Trecho do texto:
Os munícipes pagarão pela
arbitrariedade praticada pelo chefe do Executivo.
O Ministério Público deve agir
contra o prefeito por conta do crime cometido – o que ele fez é crime - e,
transitada em julgado a sentença, deveria o Município promover ação de
ressarcimento contra o prefeito – será que ajuizará?
A notícia foi veiculada pela
imprensa do TJSP e a decisão, tendo em vista prática de ato ilegal por desvio
de finalidade, que gera danos financeiros ao erário, determinou extração de
cópias e o envio da sentença para que o Ministério Público tome as providências
que entender pertinentes diante da possível prática de ato de improbidade por
parte do sr. Prefeito e da testemunha Leda Maria Sarti.
A
1ª Câmara de Direito Público do Tribunal de Justiça de São Paulo condenou a
Prefeitura Municipal de São Roque a indenizar funcionária em R$ 20 mil, a
título de danos morais, e determinou também a anulação de sua transferência e o
consequente retorno ao seu posto de trabalho.
Consta
dos autos que a servidora teria, durante campanha de vacinação ocorrida no ano
de 2010, se negado a passar o filho do prefeito na frente de outras pessoas que
estavam na fila para serem vacinadas.
Por
esse motivo, foi transferida do posto de trabalho e teve instaurado contra si
processo administrativo para apurar eventual falta funcional.
Ao
julgar a apelação, o desembargador Danilo Panizza, relator do recurso, afirmou
que “o contexto fático e as provas dos autos demonstram que a autora sofreu
constrangimento, abalando-a psicologicamente, com a ilegal transferência de
local de trabalho e por ter que responder a processo disciplinar, sendo devida
a indenização por danos morais no pressuposto de abuso de direito por parte do
superior hierárquico”.
O
julgamento contou com a participação dos desembargadores Luís Francisco Aguilar
Cortez e
Vicente de Abreu Amadei, que acompanharam o voto do relator.
Apelação
nº 0006358-23.2010.8.26.0586
Fonte:
TJSP, 20/11/2013 – VG (texto) / AC (foto ilustrativa)
Apelação com revisão nº 0006358-23.2010.8.26.0586
Voto nº 21.389
INDENIZATÓRIA DANO MORAL AUXILIAR
DE ENFERMAGEM QUE SE RECUSA A DAR TRATAMENTO ESPECIAL A FILHO DE AUTORIDADE
DESOBEDIÊNCIA À SUPERIOR HIERARQUICO - PERSEGUIÇÃO E TRANSFERÊNCIA ARBITRÁRIA
DE LOCAL DE TRABALHO PROCEDÊNCIA EM PARTE IRRESIGNAÇÃO - FATOS DEMONSTRADOS
COMPROVADO O NEXO CAUSAL - MANTENÇA. RECURSO NEGADO.
Vistos.
TCBO propôs ação pelo rito
ordinário com pedido de tutela antecipada, de indenização de danos morais
contra a Prefeitura Municipal da Estância Turística de São Roque, perante o
Juízo da 2ª Vara Judicial da Comarca de São Roque, objetivando indenização por
dano moral, sustentando ser funcionária pública municipal há 13 (treze) anos, e
que sua transferência de local de trabalho ocorreu pelo fato de não ter passado
o sr. Luis (filho do Prefeito Municipal de São Roque) na frente das outras
pessoas que
aguardavam para tomar vacina na
campanha contra a gripe H1N1, assim respondeu a processo disciplinar e foi
transferida de local de trabalho, sentindo uma grande sensação de impotência e
de vulnerabilidade. Pede a condenação da requerida na obrigação de fazer, determinando
a permanência definitiva da requerente no setor da Vigilância Epidemiológica do
Centro de Saúde II, inclusive liminarmente, bem como no pagamento de uma
indenização por danos morais, no valor correspondente a 100 salários mínimos.

Dados fornecidos:
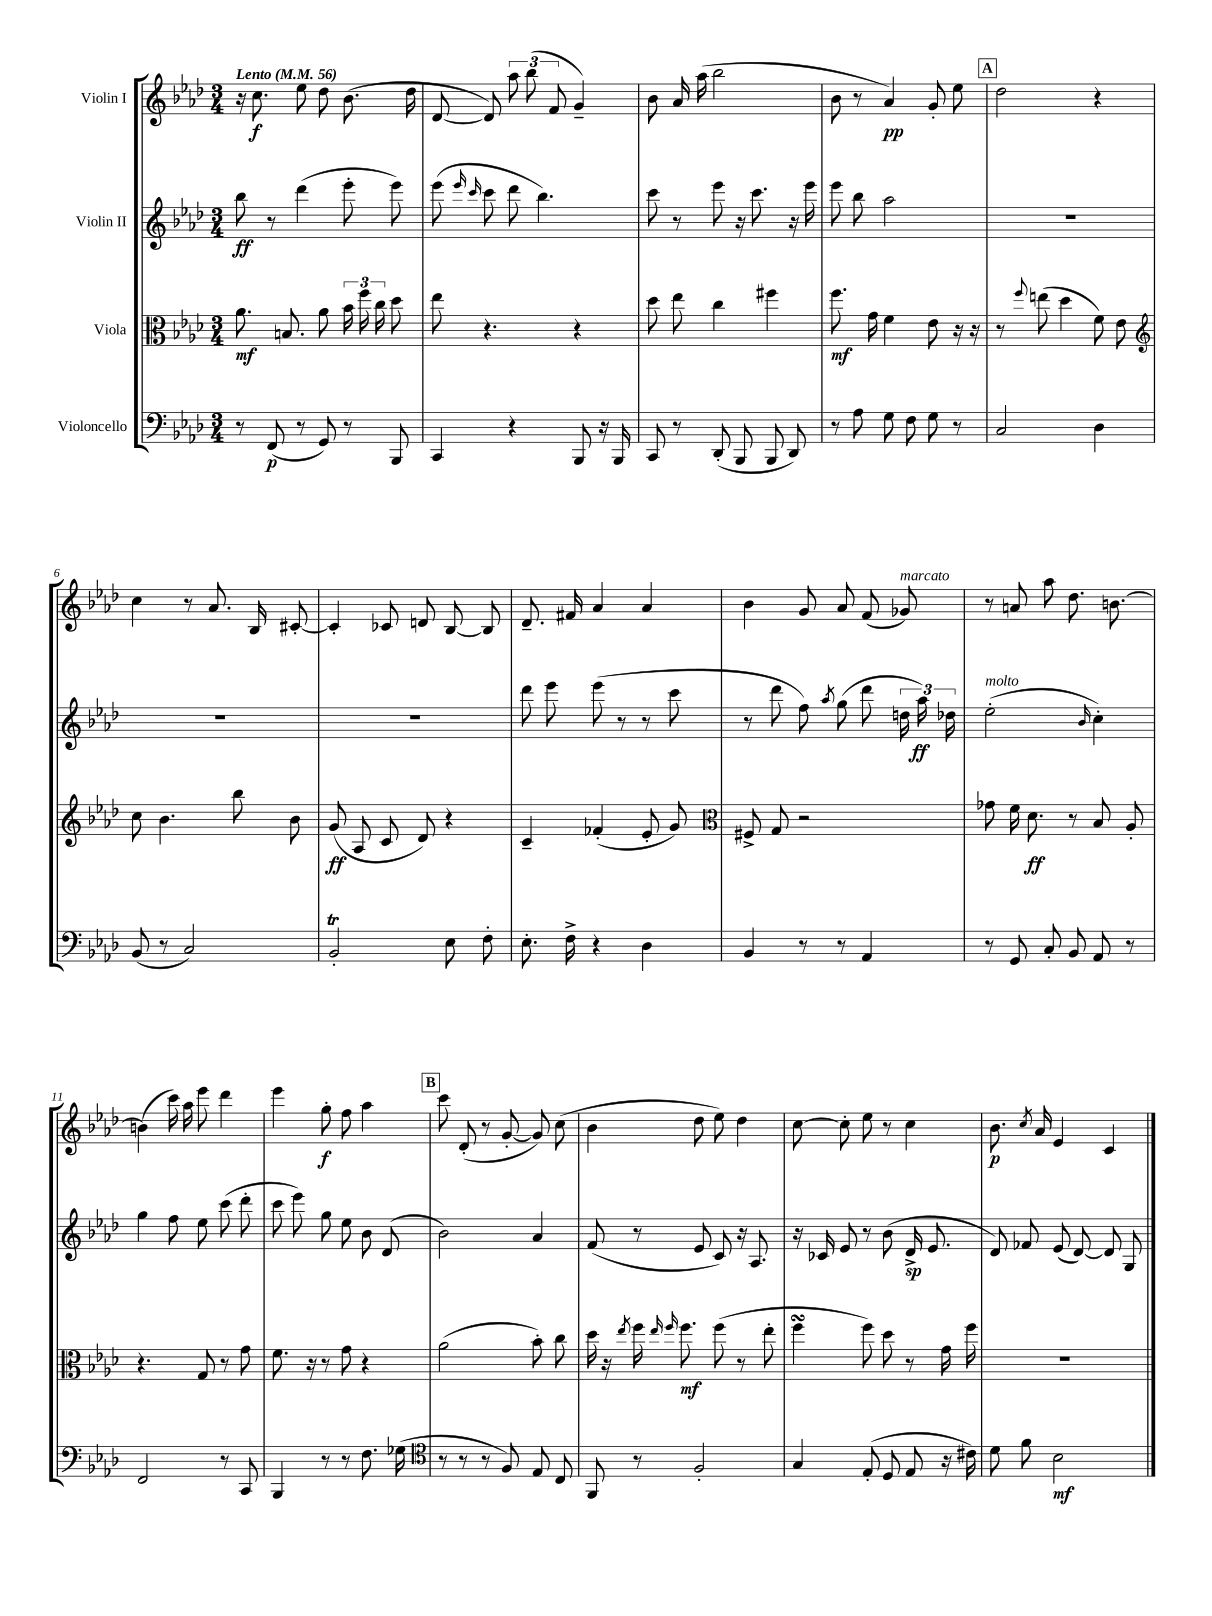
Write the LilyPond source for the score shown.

<<
\new StaffGroup <<
\new Staff = "s0" \with { instrumentName = "Violin I" } {
    \clef treble \key aes \major \numericTimeSignature \time 3/4 \tempo "Lento" 4 = 56
    \autoBeamOff r16 c''8.\f ees''8 des''8 bes'8.( des''16 |
    des'8~ des'8) \tuplet 3/2 { aes''8 bes''8( f'8 } g'4--) |
    bes'8 aes'16 aes''16( bes''2 |
    bes'8 r8 aes'4\pp) g'8-. ees''8 |
    \mark \markup { \box "A" } des''2 r4 |
    c''4 r8 aes'8. bes16 cis'8~-. |
    cis'4-. ces'8 d'8 bes8~ bes8 |
    des'8.-- fis'16 aes'4 aes'4 |
    bes'4 g'8 aes'8 f'8( ges'8^\markup { \italic "marcato" }) |
    r8 a'8 aes''8 des''8. b'8.~ |
    b'4( c'''16) aes''16 ees'''8 des'''4 |
    ees'''4 g''8-.\f f''8 aes''4 |
    \mark \markup { \box "B" } c'''8 des'8-.( r8 g'8~-. g'8) c''8( |
    bes'4 des''8 ees''8) des''4 |
    c''8~ c''8-. ees''8 r8 c''4 |
    bes'8.\p \acciaccatura { c''8 } aes'16 ees'4 c'4 \bar "|." |
}
\new Staff = "s1" \with { instrumentName = "Violin II" } {
    \clef treble \key aes \major \numericTimeSignature \time 3/4
    \autoBeamOff bes''8\ff r8 des'''4( ees'''8-. ees'''8) |
    ees'''8( \grace { ees'''16 c'''16 } c'''8 des'''8 bes''4.) |
    c'''8 r8 ees'''8 r16 c'''8. r16 ees'''16 |
    ees'''8 bes''8 aes''2 |
    \mark \markup { \box "A" } R2. |
    R2. |
    R2. |
    des'''8 ees'''8 ees'''8( r8 r8 c'''8 |
    r8 des'''8 f''8) \acciaccatura { aes''8 } g''8( des'''8 \tuplet 3/2 { d''16 aes''16\ff) des''16 } |
    ees''2-.^\markup { \italic "molto" }( \grace { bes'16 } c''4-.) |
    g''4 f''8 ees''8 c'''8( des'''8-. |
    c'''8 ees'''8) g''8 ees''8 bes'8 des'8( |
    \mark \markup { \box "B" } bes'2) aes'4 |
    f'8( r8 ees'8 c'8) r16 aes8. |
    r16 ces'16 ees'8 r8 bes'8( des'16->\sp ees'8. |
    des'8) fes'8 ees'8( des'8~) des'8 g8 \bar "|." |
}
\new Staff = "s2" \with { instrumentName = "Viola" } {
    \clef alto \key aes \major \numericTimeSignature \time 3/4
    \autoBeamOff aes'8.\mf b8. aes'8 \tuplet 3/2 { bes'16 f''16 c''16 } des''8 |
    ees''8 r4. r4 |
    des''8 ees''8 c''4 fis''4 |
    f''8.\mf g'16 f'4 ees'8 r16 r16 |
    \mark \markup { \box "A" } r8 \appoggiatura { f''8 } e''8( des''4 f'8) ees'8 |
    \clef treble c''8 bes'4. bes''8 bes'8 |
    g'8\ff( aes8 c'8 des'8) r4 |
    c'4-- fes'4-.( ees'8-. g'8) |
    \clef alto fis8-> g8 r2 |
    ges'8 f'16 des'8.\ff r8 bes8 aes8-. |
    r4. g8 r8 g'8 |
    f'8. r16 r8 g'8 r4 |
    \mark \markup { \box "B" } aes'2( bes'8-.) c''8 |
    des''16 r16 \acciaccatura { ees''8 } f''16 \grace { ees''16 f''16 } f''8.\mf f''8( r8 ees''8-. |
    f''4\turn f''8) des''8 r8 g'16 f''16 |
    R2. \bar "|." |
}
\new Staff = "s3" \with { instrumentName = "Violoncello" } {
    \clef bass \key aes \major \numericTimeSignature \time 3/4
    \autoBeamOff r8 f,8\p( r8 g,8) r8 bes,,8 |
    c,4 r4 bes,,8 r16 bes,,16 |
    c,8 r8 des,8-.( bes,,8 bes,,8 des,8) |
    r8 aes8 g8 f8 g8 r8 |
    \mark \markup { \box "A" } c2 des4 |
    bes,8( r8 c2) |
    bes,2-.\trill ees8 f8-. |
    ees8.-. f16-> r4 des4 |
    bes,4 r8 r8 aes,4 |
    r8 g,8 c8-. bes,8 aes,8 r8 |
    f,2 r8 c,8 |
    bes,,4 r8 r8 f8. ges16( |
    \mark \markup { \box "B" } \clef tenor r8 r8 r8 f8) ees8 c8 |
    f,8 r8 f2-. |
    g4 ees8-.( des8 ees8 r16 cis'16) |
    des'8 f'8 bes2\mf \bar "|." |
}
>>
>>
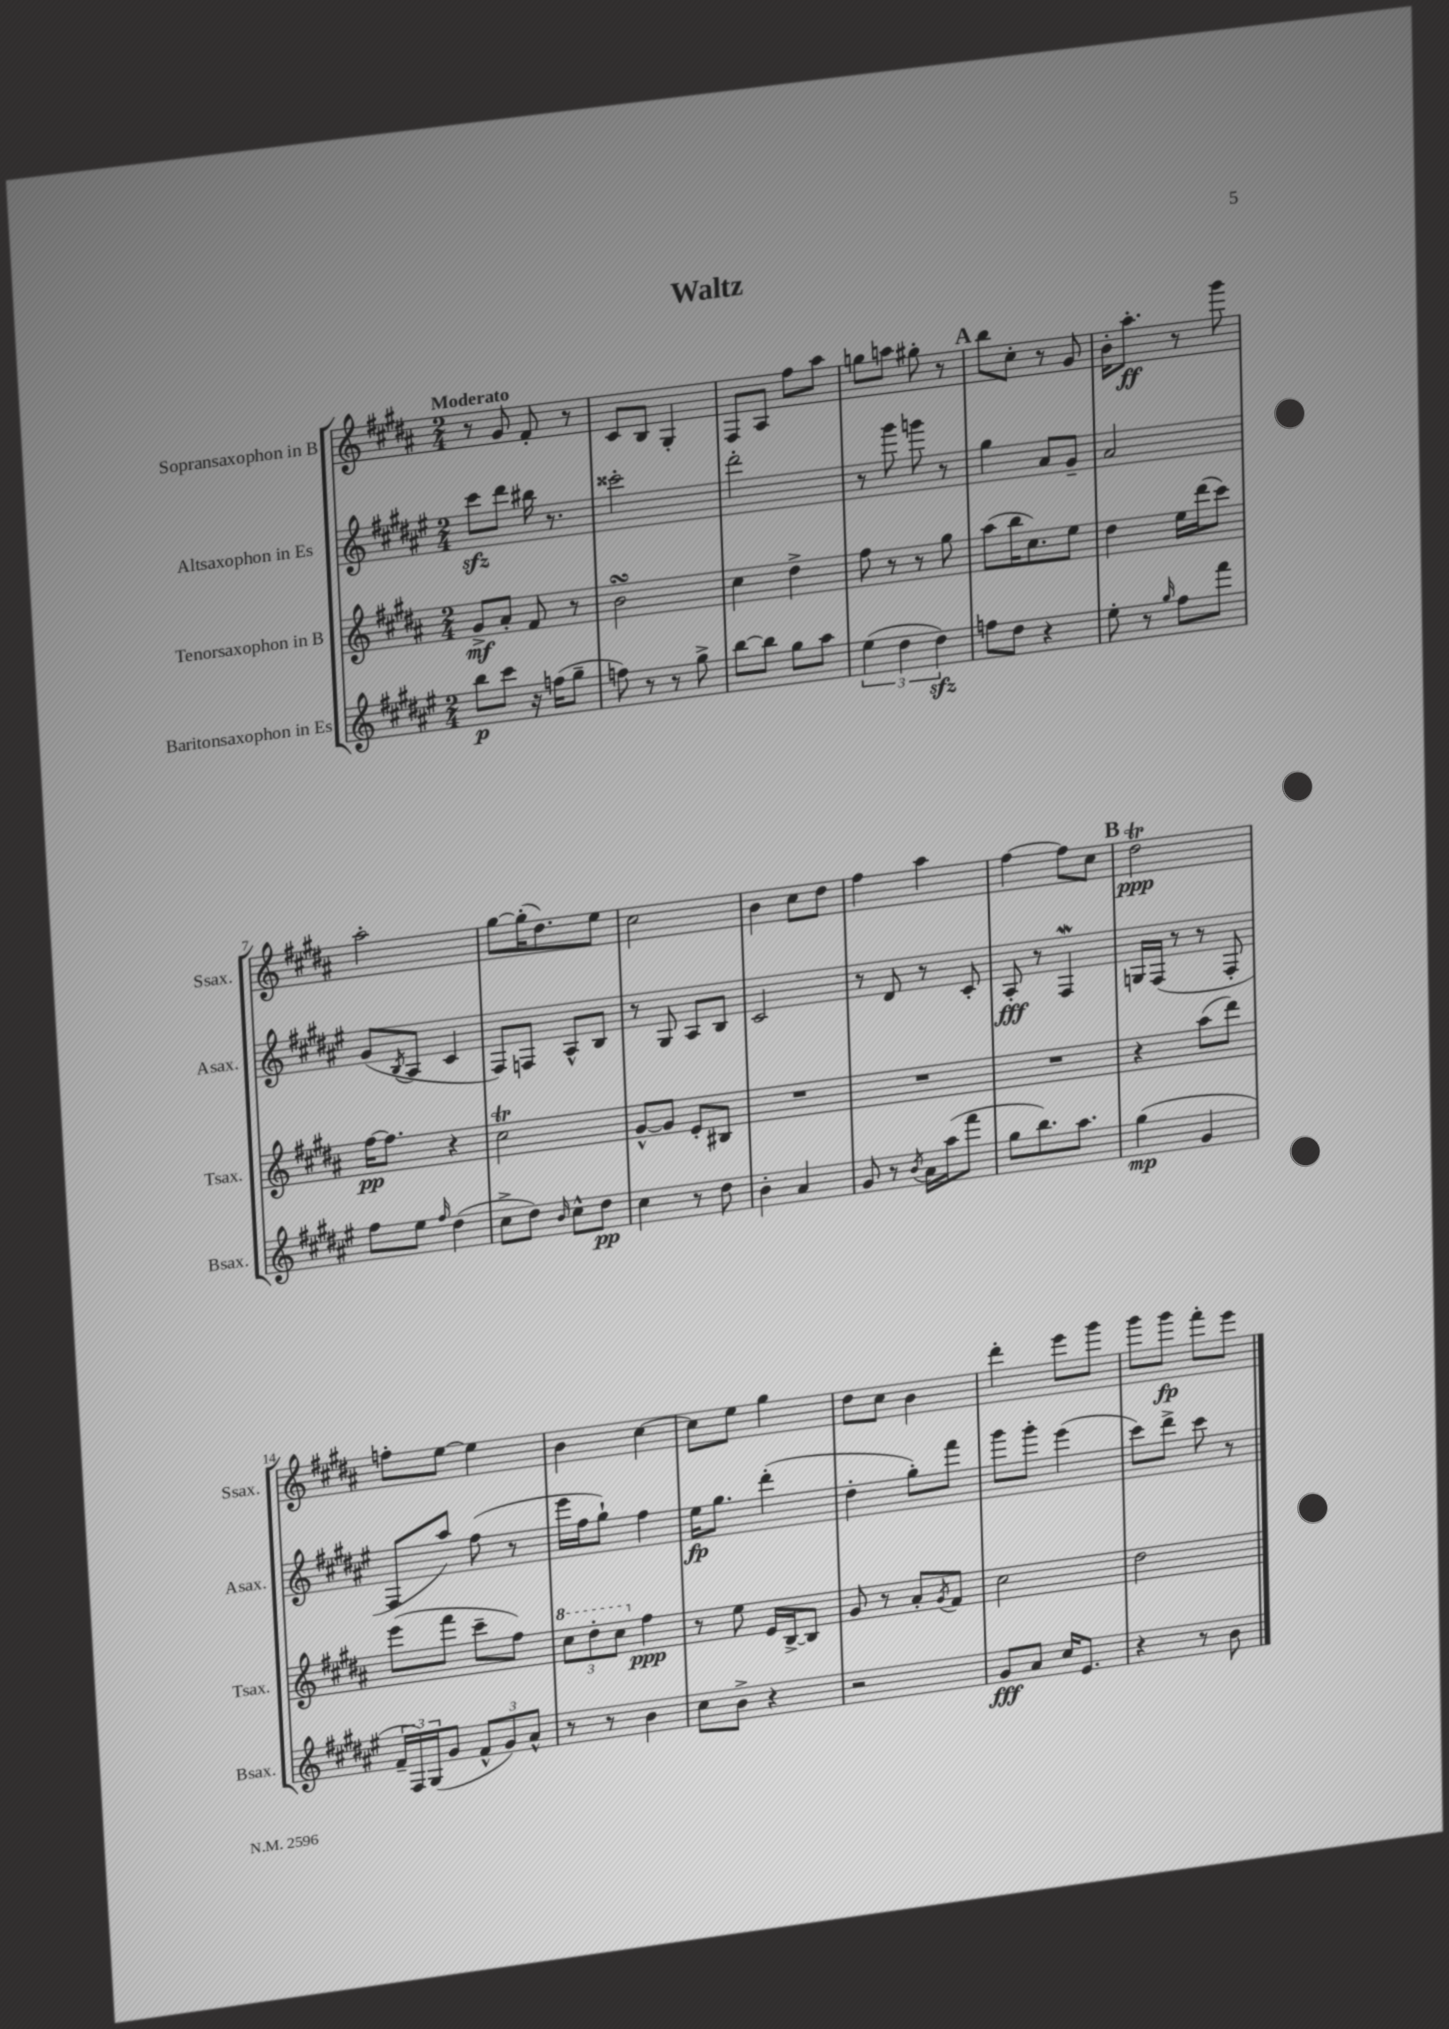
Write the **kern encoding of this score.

**kern	**kern	**kern	**kern
*staff4	*staff3	*staff2	*staff1
*clefG2	*clefG2	*clefG2	*clefG2
*k[f#c#g#d#a#e#]	*k[f#c#g#d#a#]	*k[f#c#g#d#a#e#]	*k[f#c#g#d#a#]
*M2/4	*M2/4	*M2/4	*M2/4
8bb	8g#^	8ccc#	8r
8ccc#	8a#'	8ddd#	8g#
16r	8f#	16bb#	8f#'
(16ff	.	8.r	.
8gg#~	8r	.	8r
=	=	=	=
8ff)	2b	2ccc##'	8c#
8r	.	.	8B
8r	.	.	4G#'
8gg#^	.	.	.
=	=	=	=
[8bb	4cc#	2ddd#'	8F#
8bb]	.	.	8A#
8gg#	4dd#^	.	8ff#
8aa#	.	.	8aa#
=	=	=	=
(6ee#	8ff#	8r	8gg
.	8r	8ggg#	8aa
6dd#	.	.	.
.	8r	8ggg	8gg#'
6dd#)	.	.	.
.	8gg#	8r	8r
=	=	=	=
8ff	(8aa#	4gg#	8bb
8dd#	16bb	.	8cc#'
.	8.cc#)	.	.
4r	.	8a#	8r
.	8ee	8g#~	8g#
=	=	=	=
8ee#'	4dd#	2a#	16b'
.	.	.	8.aa#'
8r	.	.	.
16qqgg#	.	.	.
8ff#	16ee	.	8r
.	(16ddd#	.	.
8fff#	8ccc#)	.	8ggg#
=	=	=	=
8ff#	[16ff#	(8g#	2aa#'
.	8.ff#]	.	.
.	.	8qB	.
8ee#	.	8A#	.
16qqff#	.	.	.
(4dd#	4r	4c#	.
=	=	=	=
8cc#^	2cc#	8F#)	[8gg#
8dd#)	.	8F	(16gg#']
.	.	.	8.dd#)
16qqb	.	.	.
8cc#^^	.	8A#^^	.
8dd#	.	8B	8ee
=	=	=	=
4cc#	[8g#^^	8r	2cc#
.	8g#]	8G#	.
8r	8e'	8A#	.
8dd#	8B#	8B	.
=	=	=	=
4b'	2r	2c#	4b
4a#	.	.	8cc#
.	.	.	8dd#
=	=	=	=
8g#	2r	8r	4ff#
8r	.	8d#	.
8qb	.	.	.
16a#	.	8r	4aa#
(16aa#	.	.	.
8fff#	.	8c#'	.
=	=	=	=
8gg#	2r	8A#'	[4ff#
8.bb)	.	8r	.
.	.	4F#	8ff#]
8.aa#	.	.	.
.	.	.	8cc#
=	=	=	=
(4gg#	4r	16G	2dd#
.	.	(16F#	.
.	.	8r	.
4g#	(8aa#	8r	.
.	8ddd#)	8F#'	.
=	=	=	=
24f#~	(8eee	8F#	8ff'
24F#)	.	.	.
(24G#	.	.	.
8g#	8fff#	8aa#)	[8ee
12f#^^	8ccc#~	(8ff#	4ee]
12g#)	.	.	.
.	8ff#)	8r	.
12a#^^	.	.	.
=	=	=	=
8r	12ccc#	16eee#	4b
.	.	16ff#	.
.	12ddd#'	.	.
8r	.	8gg#`)	.
.	12ccc#	.	.
4b	4ff#	4ff#	[4cc#
=	=	=	=
8cc#	8r	16ee#	8cc#]
.	.	8.gg#	.
8b^	8ee	.	8ee
4r	16e	(4ddd#'	4gg#
.	[16B^	.	.
.	8B]	.	.
=	=	=	=
2r	8g#	4dd#'	8dd#
.	8r	.	8cc#
.	8a#'	8gg#')	4b
.	8qg#	.	.
.	8f#	8fff#	.
=	=	=	=
8g#	2cc#	8ggg#	4ddd#'
8a#	.	8ggg#'	.
16cc#	.	(4eee#	8eee
8.e#	.	.	.
.	.	.	8ggg#
=	=	=	=
4r	2dd#	8ccc#)	8ggg#
.	.	8ddd#^	8ggg#
8r	.	8ccc#	8fff#'
8b	.	8r	8eee
==	==	==	==
*-	*-	*-	*-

Tarefas a realizar:
(A) Reproduza um trecho da notícia sobre a servidora de São Roque: comece nas palavras que contêm "Os munícipes pagarão" e pare depois de "será que ajuizará?".
(B) Responda com base na notícia sobre a servidora de São Roque:
(i) Qual foi o valor da indenização por danos morais fixado pela 1ª Câmara de Direito Público?
(ii) Quem foi o relator do recurso?
(iii) Há quantos anos a autora afirmava ser funcionária pública municipal?
(C) Retome a notícia sobre a servidora de São Roque e dê continuidade a ela a partir do ponto em que termina.

Respostas esperadas:
(A)
Os munícipes pagarão pela
arbitrariedade praticada pelo chefe do Executivo.
O Ministério Público deve agir
contra o prefeito por conta do crime cometido – o que ele fez é crime - e,
transitada em julgado a sentença, deveria o Município promover ação de
ressarcimento contra o prefeito – será que ajuizará?

(B)
(i) R$ 20 mil.
(ii) O desembargador Danilo Panizza.
(iii) Há 13 (treze) anos.

(C)
Pede a procedência da ação.
A r. sentença de fls.235/237vº,
julgou parcialmente procedente o pedido para anular o ato administrativo
estampado pelo memorando nº 50/2010-VE, determinando o imediato retorno da
autora ao seu posto de trabalho, bem como condeno a ré ao pagamento de indenização
por danos morais sofridos pela autora no valor de R$ 20.000,00, com correção monetária e juros
embutidos, tudo pelo índice da poupança, desde a presente data, em homenagem ao
disposto no art. 1º-F da Lei 9494/97. Assim, resolvo o mérito da questão nos
termos do inciso I do art. 269 do Código de Processo Civil. Em razão da sucumbência
mínima da autora , condeno a ré ao pagamento das custas e despesas processuais
de que não for isenta, bem como dos honorários advocatícios da parte contrária
, os quais , com fundamento nos §§ 3º e 4º do art. 20 do Código de Processo
Civil, arbitro em 18% do valor da condenação devidamente atualizada, observando-se
a incidência do art. 1-F da Lei 9494/97. Considerando que o Juízo chegou à
conclusão de que houve a prática de ato ilegal por conta do desvio de
finalidade, o qual gera danos financeiros ao erário, determinação extração de
cópia de fls. 1/17, 19, 21/69, 117/144 e da presente sentença para o Ministério
Público para que tome as providências que entender pertinentes diante da
possível prática de ato de improbidade por parte do sr. Prefeito e da testemunha
Leda Maria Sarti.
A Prefeitura da Estância Turística
de São Roque apelou a fls.248, recebido a fls.266, discorrendo que o Estatuto
não apenas não garante ao servidor o desempenho de suas atividades em
determinado posto ou local como, ainda, autoriza que a Administração mude o servidor
de local, dentro da mesma repartição, de acordo com as necessidades de cada
posto de trabalho, pedindo reforma da r. sentença e o provimento do recurso.
Contrarrazões a fls. 268.
É o relatório.
Narra a autora que em 05.04.2010,
nas dependências da Vigilância Epidemiológica, durante a campanha de vacinação
contra a gripe H1N1, compareceu no setor para tomar a vacina, o sr. Luís Gustavo
Godinho, filho do Prefeito Municipal de São Roque, sendo, porém, que como não
portava o cartão, a requerente pediu ao mesmo que aguardasse na fila, e que
continuou atendendo os munícipes normalmente, quando se deparou novamente com o
sr,. Luís Gustavo acompanhado da srª Leda, Chefe de Serviço de Saúde, a qual, pretendendo
passar o mesmo na frente das outras pessoas, gritou com a requerente que “Teresa
o dele é vacina!” Ocasião em que respondeu que já havia pedido para que ele
aguardasse na fila, quando, então a srª Leda lhe disse que o sr. Luís Gustavo
era filho do Prefeito.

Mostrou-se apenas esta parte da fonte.